Matthew 4:23-25 (ESV)
And he went throughout all Galilee, teaching in their synagogues and proclaiming the gospel of the kingdom and healing every disease and every affliction among the people. [24] So his fame spread throughout all Syria, and they brought him all the sick, those afflicted with various diseases and pains, those oppressed by demons, epileptics, and paralytics, and he healed them. [25] And great crowds followed him from Galilee and the Decapolis, and from Jerusalem and Judea, and from beyond the Jordan.
He went throughout all Galilee, teaching in their synagogues and proclaiming the gospel of the kingdom. I think sometimes we forget that Jesus was a Jew. Sometimes we forget that our religion is really that of Judaism. We were in the beginning considered to be a Jewish sect. Perhaps that explains somewhat the hostilities over the years between Jews and Christians, whether it was the Jews persecuting Christians in the early centuries, or the persecution of Jews by not so Christ like Christians in later centuries. No one fights like brothers.
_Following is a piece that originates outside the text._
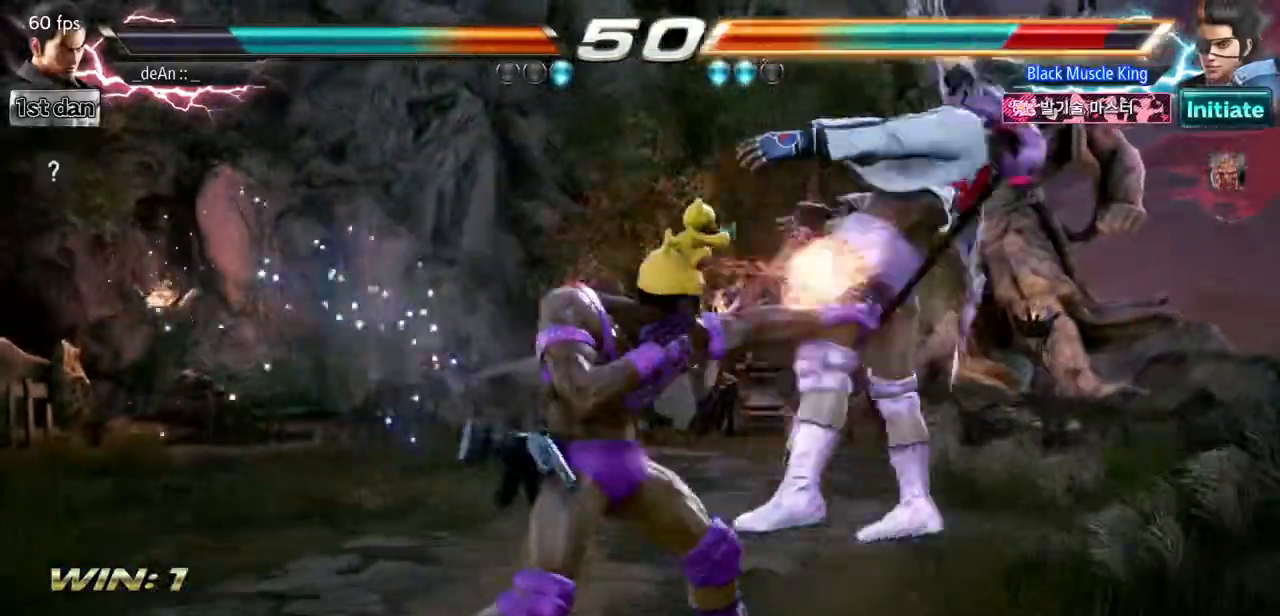
{"buttons": [], "events": []}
But Jesus began his ministry in Synagogues. Paul would later continue his by attending Synagogues. It was natural to do so. This is a place people gathered to hear the word of God. The people who went had a desire to learn and hear the word of God. And it is kind of peculiar, because synagogue worship is not commanded in the Old Testament. It just isn’t. There is the command to rest on the seventh day. Whatever that means, but I doubt it means near as much as the legalists would like it to mean, that you can’t even play. Play can be quite restful, could even be the point of rest. God created the world in six, on the seventh he rested, that is he enjoyed the fruits of his labor. But synagogue worship wasn’t commanded. Jesus gives sanction to it though. He attended.
This is where the fallacy is that you can be Christian without the church. You can’t. Christians are part of a community, we are members of the body of Christ. That body meets to grow together in Christ and to do his work. One can’t be a Christian on their own, anymore than a hand can survive on its own. But even more peculiar is the claim by many of these that to be Christian is to be like Christ, to try to be like him, to imitate him, and yet they think they can do that without going to church! No skipping church isn’t something Christ does, he didn’t do it in the course of his earthly ministry, and neither does he do it today. Christians who are disciples of Christ want to be with him, want to hear him, learn from him, and so they go to church on Sunday, because they know that that is where he is. He is there with his body, the believers gathered together, with his word read and expounded, and he is there in his sacraments baptizing new believers young and old, and giving us his body and blood in holy communion forgiving us yet again. And that is where Christians want to be, in the presence of Christ.